Busy schedules mean active days; we know that kids always seem to be hungry. Registered dietitian Sally has gathered some options for healthy after-school snacks that they can enjoy, while still maintaining an appetite for dinner!
If your kids are like mine, they don’t come home from school hungry. They come home ravenous. Yet there’s a fine line between nourishing kids after a long day and completely spoiling their appetite for dinner when it comes to after-school snacking.
How to make it work? You know your kids best, and different families need different solutions–so here are some after school ideas to consider that won’t spoil dinner:
If dinner is 3 (or more) hours away
Serve a snack that has staying power, including carbohydrates for energy, and protein and fat to keep them fuller longer. Though traditional snack foods like chips and sweets are okay occasionally, try to serve “meal foods” more often.
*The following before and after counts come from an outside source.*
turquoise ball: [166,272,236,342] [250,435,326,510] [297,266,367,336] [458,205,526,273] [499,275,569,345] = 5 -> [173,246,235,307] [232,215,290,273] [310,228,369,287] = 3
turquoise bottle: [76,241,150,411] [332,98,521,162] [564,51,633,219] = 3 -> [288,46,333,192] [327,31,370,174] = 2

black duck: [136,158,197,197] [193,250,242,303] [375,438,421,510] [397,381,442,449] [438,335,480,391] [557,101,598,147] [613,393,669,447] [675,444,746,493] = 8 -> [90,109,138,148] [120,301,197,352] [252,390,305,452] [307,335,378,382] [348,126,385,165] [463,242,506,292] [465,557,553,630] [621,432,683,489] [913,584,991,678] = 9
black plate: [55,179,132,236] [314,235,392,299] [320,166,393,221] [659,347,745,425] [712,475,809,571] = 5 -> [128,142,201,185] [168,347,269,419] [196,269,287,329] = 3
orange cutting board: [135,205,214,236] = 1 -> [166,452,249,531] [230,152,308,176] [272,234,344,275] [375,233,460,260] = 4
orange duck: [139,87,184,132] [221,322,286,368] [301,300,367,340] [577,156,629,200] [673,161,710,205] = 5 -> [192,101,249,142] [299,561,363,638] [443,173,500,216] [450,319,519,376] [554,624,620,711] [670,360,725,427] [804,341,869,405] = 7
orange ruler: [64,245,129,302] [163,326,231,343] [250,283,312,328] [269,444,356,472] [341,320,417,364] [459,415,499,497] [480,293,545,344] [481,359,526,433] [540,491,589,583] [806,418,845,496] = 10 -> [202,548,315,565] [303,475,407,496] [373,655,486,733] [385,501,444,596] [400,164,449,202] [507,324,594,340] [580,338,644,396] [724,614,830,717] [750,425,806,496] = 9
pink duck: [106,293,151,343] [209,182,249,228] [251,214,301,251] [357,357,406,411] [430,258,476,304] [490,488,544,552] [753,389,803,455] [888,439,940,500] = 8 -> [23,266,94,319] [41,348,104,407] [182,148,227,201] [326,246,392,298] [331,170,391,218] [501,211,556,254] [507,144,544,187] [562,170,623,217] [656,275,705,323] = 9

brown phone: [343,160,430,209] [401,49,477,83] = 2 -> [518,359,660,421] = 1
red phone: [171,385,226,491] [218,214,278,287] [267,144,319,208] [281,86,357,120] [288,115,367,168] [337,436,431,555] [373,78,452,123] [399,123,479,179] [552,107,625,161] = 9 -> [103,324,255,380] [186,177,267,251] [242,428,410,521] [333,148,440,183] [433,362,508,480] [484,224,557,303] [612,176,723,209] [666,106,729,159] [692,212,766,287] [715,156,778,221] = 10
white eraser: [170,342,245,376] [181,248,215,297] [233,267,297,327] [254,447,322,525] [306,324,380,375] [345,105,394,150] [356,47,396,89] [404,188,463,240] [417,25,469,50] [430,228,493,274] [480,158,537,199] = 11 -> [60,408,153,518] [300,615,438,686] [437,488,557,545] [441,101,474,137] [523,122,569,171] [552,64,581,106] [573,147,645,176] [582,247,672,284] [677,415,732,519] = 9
- Yogurt with fresh or frozen berries (like these Fireworks Parfaits)
- Mashed avocado on toast
- Hummus and pita bread
- Half a sandwich and a glass of milk
If dinner is 2 hours away
Serve something light but satisfying. The idea is to quell their hunger with foods that are tasty but quick and easy to digest, so they’re still hungry for dinner later.
- Popcorn + apple slices
- Whole grain crackers + banana
- Homemade ice pops (like these Green Smoothie Pops)
- Small bowl of whole grain cereal
If dinner is 1 hour away
Serve veggies. This was the strategy I settled on with my kids, and it worked wonders! Our house policy was “only veggies in the hour before dinner.” I’d offer both the veggies I was prepping for dinner and any veggie in the fridge.
The beauty of this policy: Your kids will come to the dinner table with a serving or more of veggies already in their bellies.
- Raw, sliced veggie sticks with dip
- Crunchy salad greens with a favorite dressing
- Vegetable salad (like this Carrot Raisin Salad)
- Cooked veggies you’re serving with dinner
If all else fails
Consider moving dinner earlier or later. If your family schedule can swing it, an earlier dinner–such as 4pm–can allow your kids to get a good, square meal at the time they’re hungriest. You can either eat an early dinner too or have part of the meal with them, and part later.
If your kids just can’t get by without a big, filling snack after school, pushing dinner later might be the solution.
Remember: As your kids get older, schedules shift and appetites grow, and your snack and dinner strategy will likely change too. Do what works for your family now.